Activity: Tally the lines of the data that include the word "JSON" and state the total, nothing else.

Given data:

+--

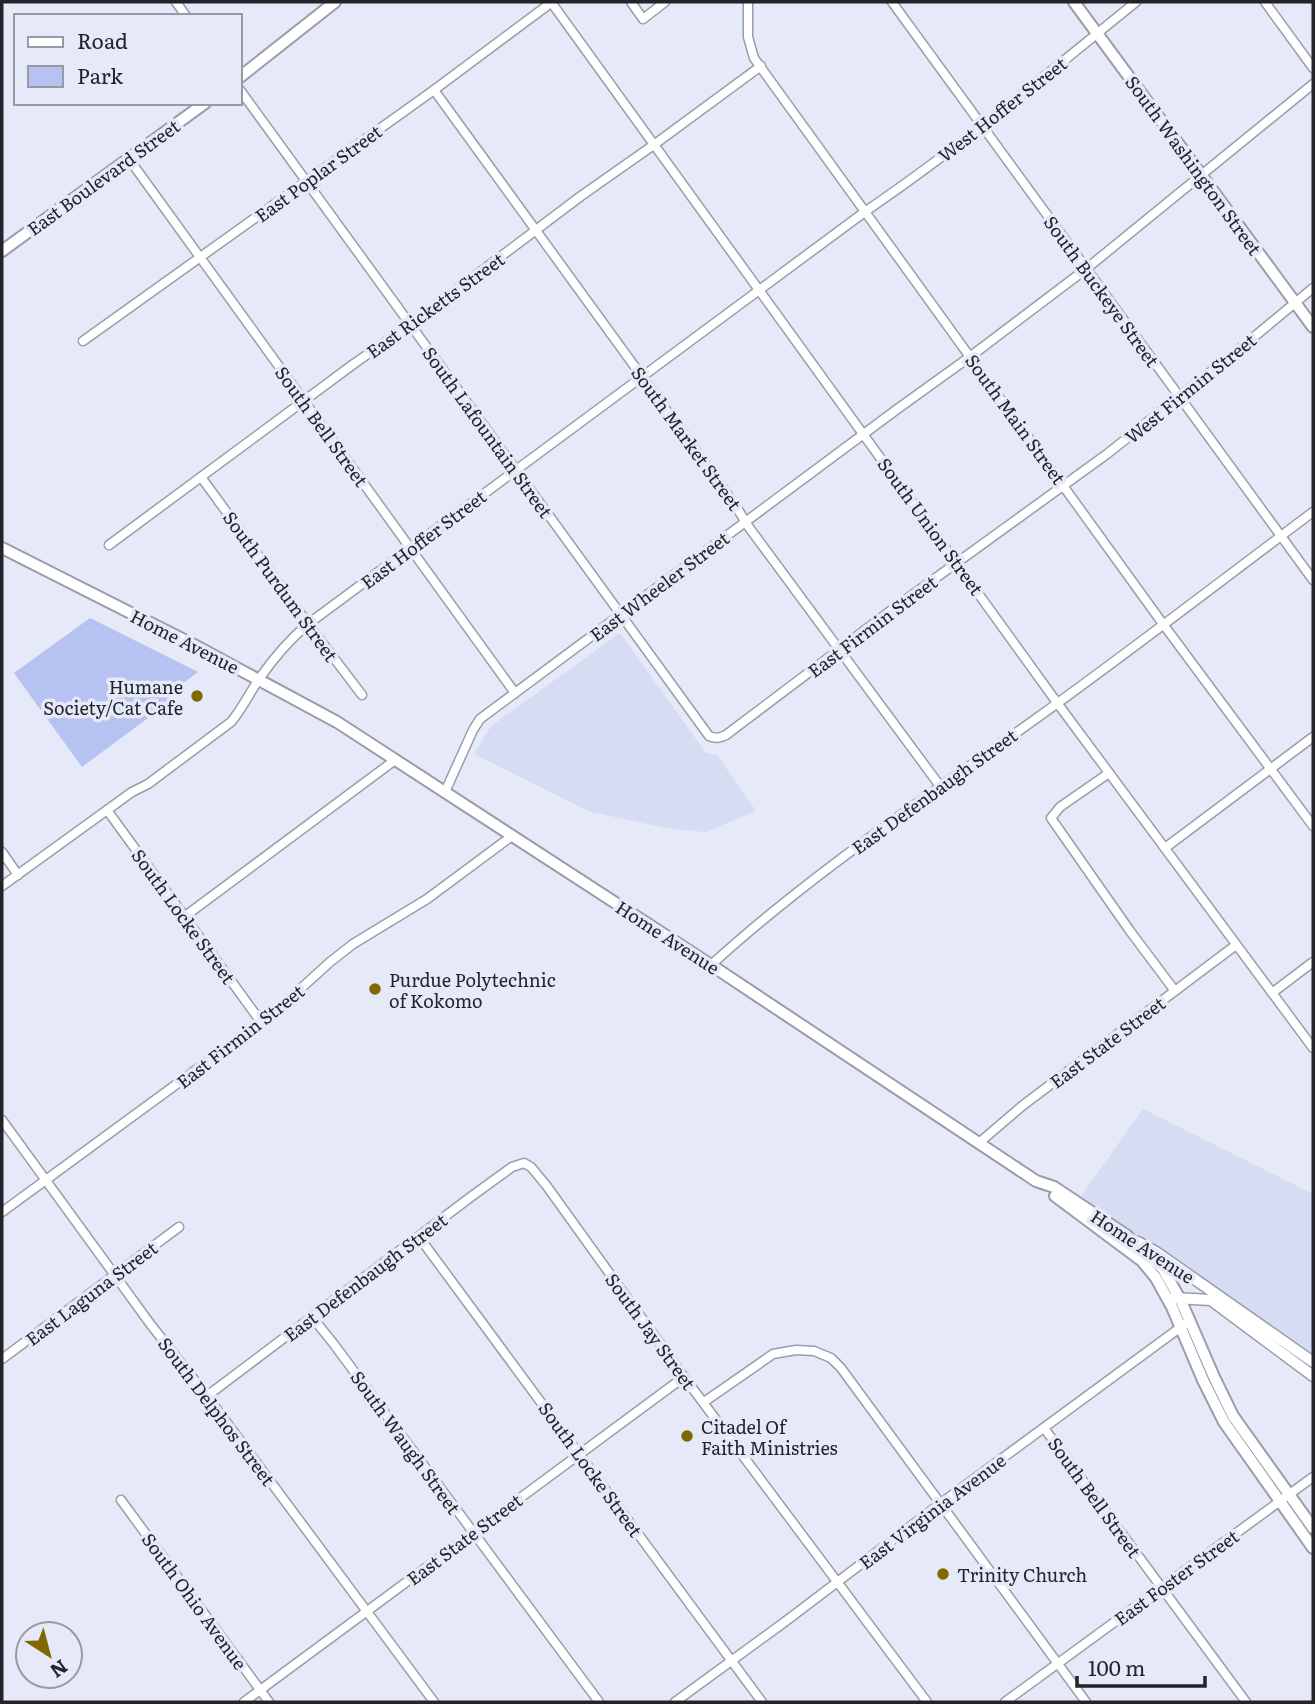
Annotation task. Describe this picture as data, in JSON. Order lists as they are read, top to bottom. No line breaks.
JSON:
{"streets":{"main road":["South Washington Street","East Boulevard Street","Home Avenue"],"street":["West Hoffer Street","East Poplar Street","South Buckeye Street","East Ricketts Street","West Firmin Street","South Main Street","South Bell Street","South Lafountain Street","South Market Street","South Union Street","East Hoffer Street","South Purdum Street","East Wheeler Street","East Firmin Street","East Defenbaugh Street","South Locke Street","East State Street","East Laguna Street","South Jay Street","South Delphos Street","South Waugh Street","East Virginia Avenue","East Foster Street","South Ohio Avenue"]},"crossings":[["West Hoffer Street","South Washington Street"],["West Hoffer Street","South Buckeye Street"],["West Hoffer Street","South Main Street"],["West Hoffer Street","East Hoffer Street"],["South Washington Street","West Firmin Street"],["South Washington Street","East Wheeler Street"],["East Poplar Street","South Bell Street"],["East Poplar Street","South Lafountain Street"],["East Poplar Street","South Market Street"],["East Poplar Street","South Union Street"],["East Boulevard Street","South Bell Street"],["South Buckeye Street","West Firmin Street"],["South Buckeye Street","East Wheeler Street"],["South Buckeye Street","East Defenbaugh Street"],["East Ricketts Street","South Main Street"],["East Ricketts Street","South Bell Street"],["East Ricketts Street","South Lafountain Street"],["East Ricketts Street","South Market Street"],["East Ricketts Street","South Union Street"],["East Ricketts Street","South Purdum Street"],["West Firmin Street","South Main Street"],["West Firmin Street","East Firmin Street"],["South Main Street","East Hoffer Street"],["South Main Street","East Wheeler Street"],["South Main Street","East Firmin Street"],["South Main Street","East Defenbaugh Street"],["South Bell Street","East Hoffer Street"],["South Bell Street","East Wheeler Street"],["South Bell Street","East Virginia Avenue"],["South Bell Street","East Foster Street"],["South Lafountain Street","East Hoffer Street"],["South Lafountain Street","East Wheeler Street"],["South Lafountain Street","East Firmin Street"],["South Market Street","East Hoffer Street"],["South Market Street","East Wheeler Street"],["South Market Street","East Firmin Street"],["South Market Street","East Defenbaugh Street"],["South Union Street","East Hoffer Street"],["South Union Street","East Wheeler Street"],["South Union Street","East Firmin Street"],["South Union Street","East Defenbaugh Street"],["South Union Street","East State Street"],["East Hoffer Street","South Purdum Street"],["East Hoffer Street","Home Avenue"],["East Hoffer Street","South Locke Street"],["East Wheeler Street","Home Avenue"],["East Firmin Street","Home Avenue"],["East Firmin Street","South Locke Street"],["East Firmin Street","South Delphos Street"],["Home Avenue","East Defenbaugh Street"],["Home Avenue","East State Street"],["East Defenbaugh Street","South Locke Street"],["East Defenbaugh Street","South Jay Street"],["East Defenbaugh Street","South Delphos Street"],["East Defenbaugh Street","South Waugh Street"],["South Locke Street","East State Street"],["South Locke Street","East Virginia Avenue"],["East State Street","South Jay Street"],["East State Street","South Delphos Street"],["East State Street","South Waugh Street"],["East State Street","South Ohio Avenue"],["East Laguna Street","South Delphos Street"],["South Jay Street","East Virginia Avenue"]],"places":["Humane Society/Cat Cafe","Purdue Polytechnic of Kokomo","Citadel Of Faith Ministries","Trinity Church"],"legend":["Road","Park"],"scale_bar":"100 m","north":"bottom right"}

+--

Answer space: 2